§ **What you need to do**: Retype the text of these records exactly, leaving out the pictures.
(Data extract begins)
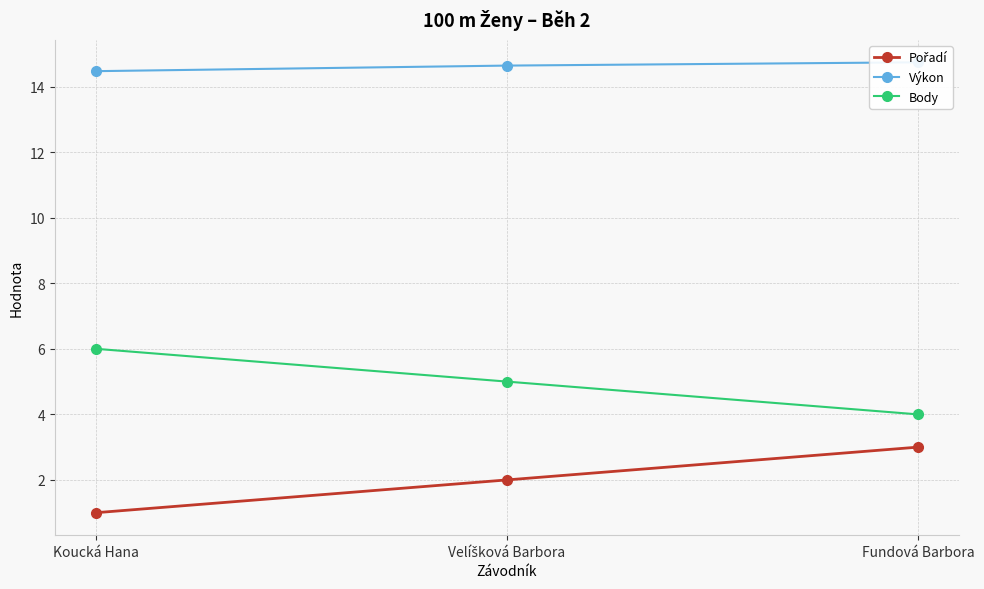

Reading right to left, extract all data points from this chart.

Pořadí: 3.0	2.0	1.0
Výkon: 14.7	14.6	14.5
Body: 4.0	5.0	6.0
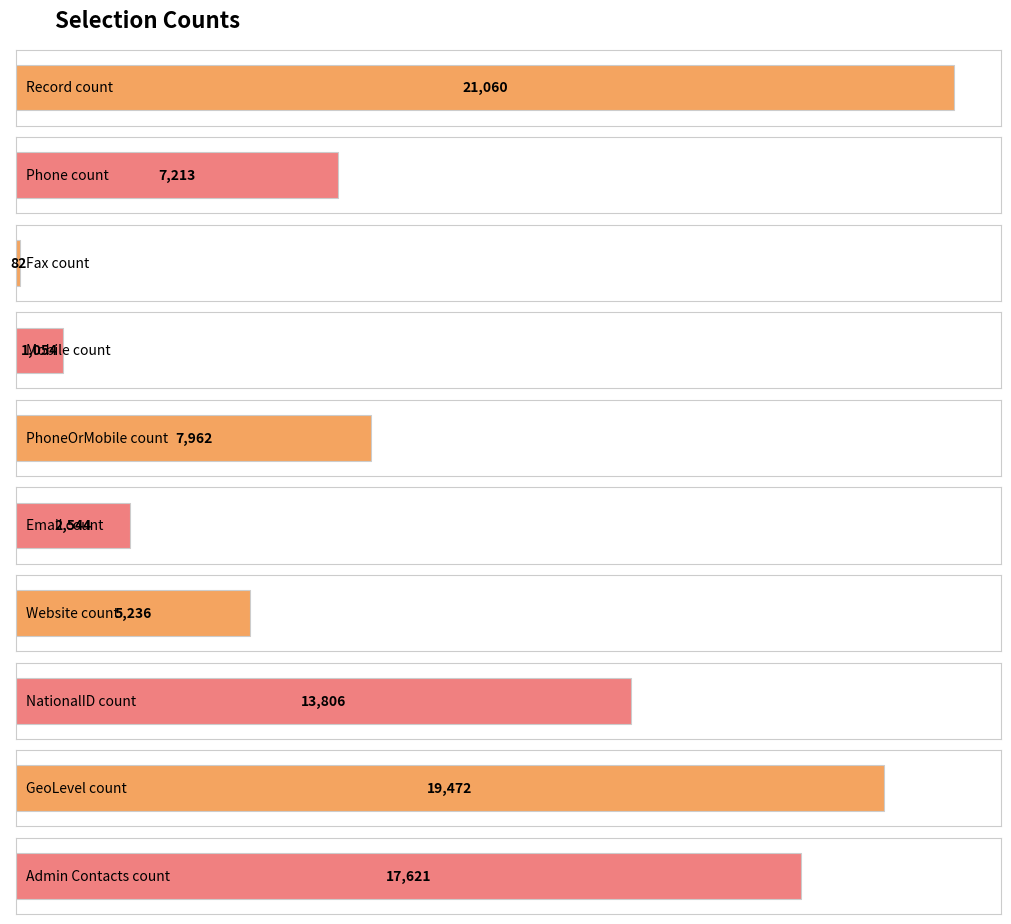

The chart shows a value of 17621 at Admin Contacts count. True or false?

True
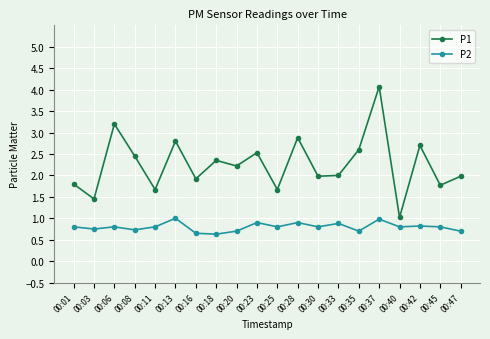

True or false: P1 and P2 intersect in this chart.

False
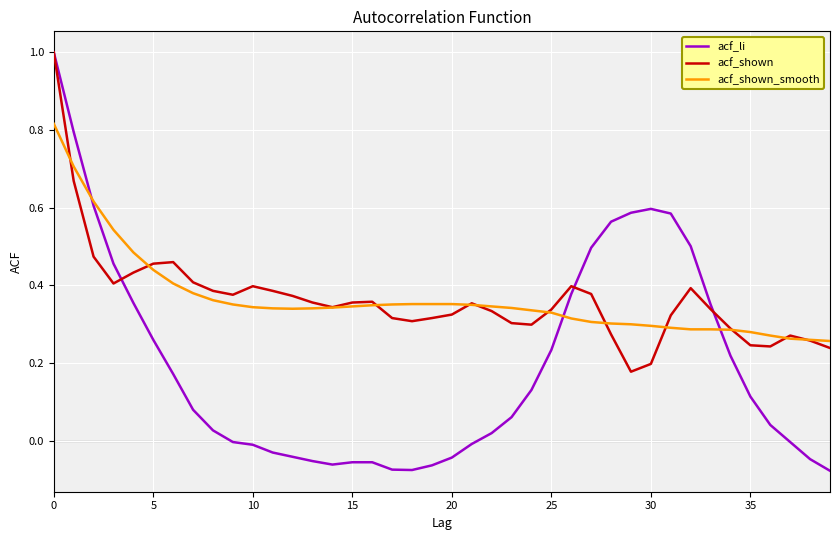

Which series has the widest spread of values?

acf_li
(Data extract ends)
§ **Exercise response**:
Reading right to left, extract all data points from this chart.

Pořadí: 3.0	2.0	1.0
Výkon: 14.7	14.6	14.5
Body: 4.0	5.0	6.0

The chart shows a value of 17621 at Admin Contacts count. True or false?

True

True or false: P1 and P2 intersect in this chart.

False

Which series has the widest spread of values?

acf_li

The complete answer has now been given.